Tag Archives: goals

Submissions

Recently I set myself some goals , so I thought I’d better keep you up to date on my progress:

Firstly – Today this blog went past 500 views! I’m pretty happy with that. So far this week I’ve had 100 views and it’s only Wednesday. I’ve also got over 40 followers and the blog has been read in Europe, Asia, the US and Australia. So over-all I’m calling the goal of ‘set up a blog’ a successful one so far.

Secondly – I haven’t got an agent yet, but really that’s a longer term goal. I’m hoping I’ll get one this year, so I’m calling that goal in progress. The next agent on my list requests paper manuscript samples rather than electronic so next week I’m going to do some printing and put together a really enticing package that’ll make them thrilled to represent me. Or at least that’s the plan.

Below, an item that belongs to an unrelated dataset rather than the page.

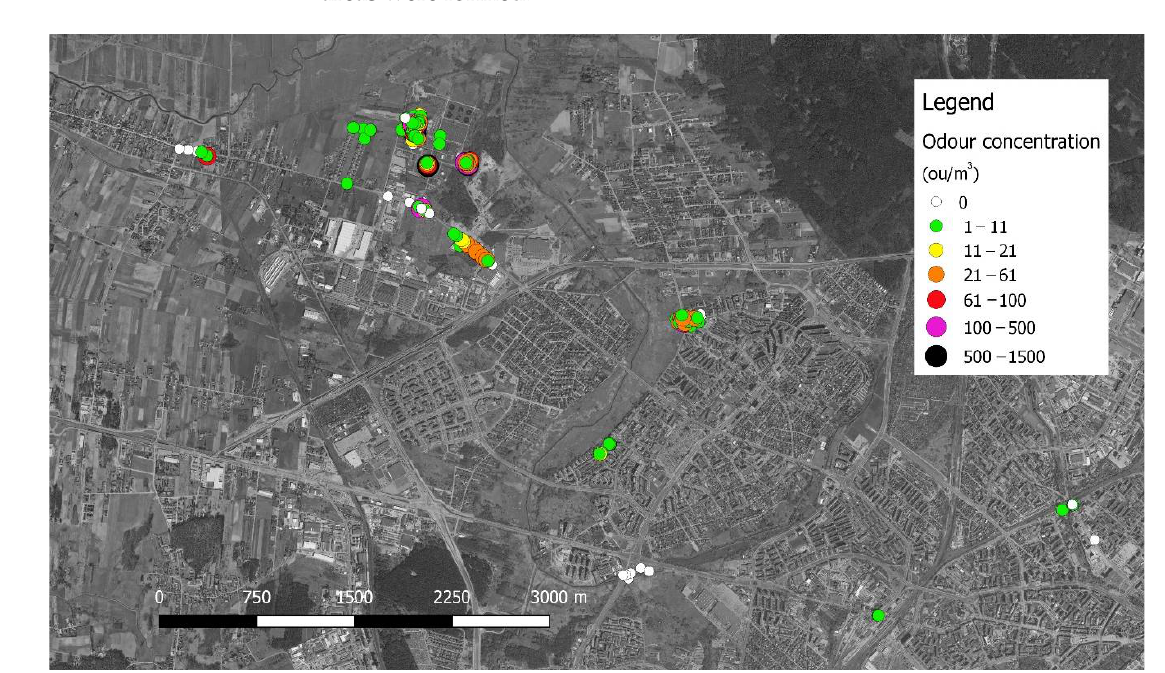
Figure 3. c od in the atmosphere of the north-western part of Białystok (at a height of 1.8 m).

Thirdly – I have submitted two short stories this week. One to a paying market and the other non-paying. We’ll see how they’re received but it feels good to have them out there. I also submitted a third story to a third market but it was automatically rejected because it was shorter than their minimum fiction guidelines. This was entirely my fault and I’m a bit embarrassed about it. The lesson of  course is to always read the submission guidelines carefully. Even if you’ve submitted to that magazine before and you think you know them.

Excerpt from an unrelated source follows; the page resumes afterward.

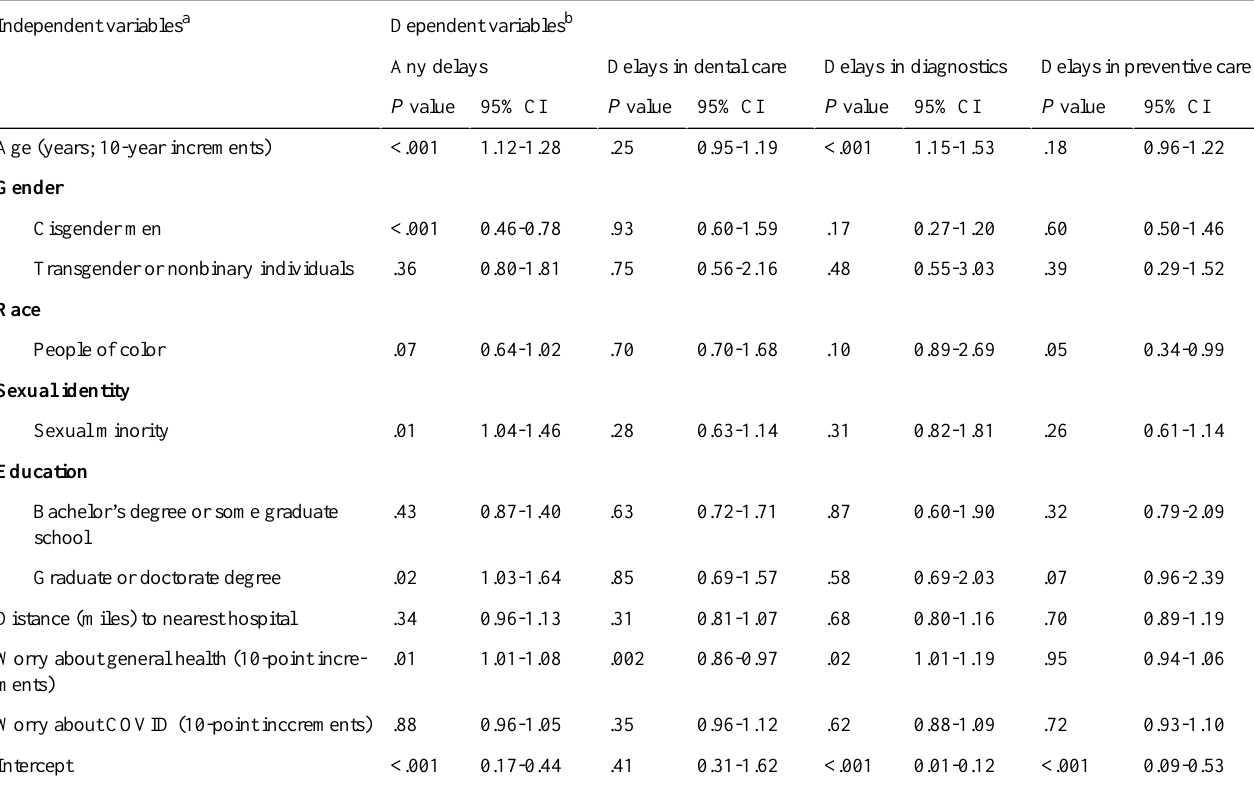
Table 5. Multiple logistic regression of reasons for experiencing health care delays resulting from the COVID-19 pandemic.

Fourthly – I’ve been writing some more on my Untitled Novel project and I’m pretty happy with most of it. One conversation sticks out to me as a bit forced. It’ll need some drafting work, but the protagonist’s voice is flowing well and I’m getting a feel for the piece. Thanks to my wonderful wife’s patience I had a good block of writing today, adding 3,000 words to take me past 8,000 and almost completing chapter 3. I’m about 10% of the way there I think.

Fifthly – (and lastly) I tried writing a query letter for my novel Exile which I plan to submit to a small press when their submissions open next month. I’ve got the manuscript complete. Now all I need is a good synopsis which summarises 240,000 words and at least six Point-of-View characters across split narratives into a page or so. Then I have to improve this query letter in which I use about 300 words to entice the publishers (and hopefully readers) to pick the book up. Not easy, but if it were easy everyone would be doing it.


Goal-setting

So I’m currently waiting to hear back from an agent with whom I’m seeking representation. There’s about three in Australia that I’ve shortlisted based on them being reputable, currently open to submissions,  and working with the kind of genre fiction appropriate to my novel Exile.

The process of getting an agent takes time. You can only submit to one at a time. There’s a few weeks turn around on any query and if that’s successful there’s the submission of a sample of your writing and if that’s successful they’ll want to see the whole thing and then if they like that they’ll talk to you about taking it on. That’s fine. I can be patient and I really think getting an agent is the way to go if  I’m able to get one.

Unpublished authors complain about the ‘gatekeepers’ of the publishing industry, but I think the gate-keepers are the people I want on my side. If an agent picks up my work it means it has some value beyond simply my dewy-eyed affection for my own words. Part of the reason this blog exists is to test the waters with the wider world and not just those obligated to praise my writing through the bonds of blood, marriage or friendship. But an agent goes beyond that. For an agent to take the manuscript on it would mean it has professional credibility, and perhaps commercial viability. An agent means an editor, and I want an editor. It also means someone who’s done this before, knows the process, can make professional contracts fair, and has connections in the publishing houses where the decisions are made.

In the meantime there’s the flip-side that the publishing world is undergoing tectonic changes and the Publishing House model is not the only path to the reader anymore. I’m not really keen to self-publish for all sorts of reasons and I’m even less interested in a vanity press. I’m not about getting my work published unless someone who knows what they’re talking about reckons it’s worth publishing.

The possible middle path though is in publishing through a small press. So I’m setting a goal to have Exile ready to submit on the 1st May. I’ll keep you posted on how it’s received.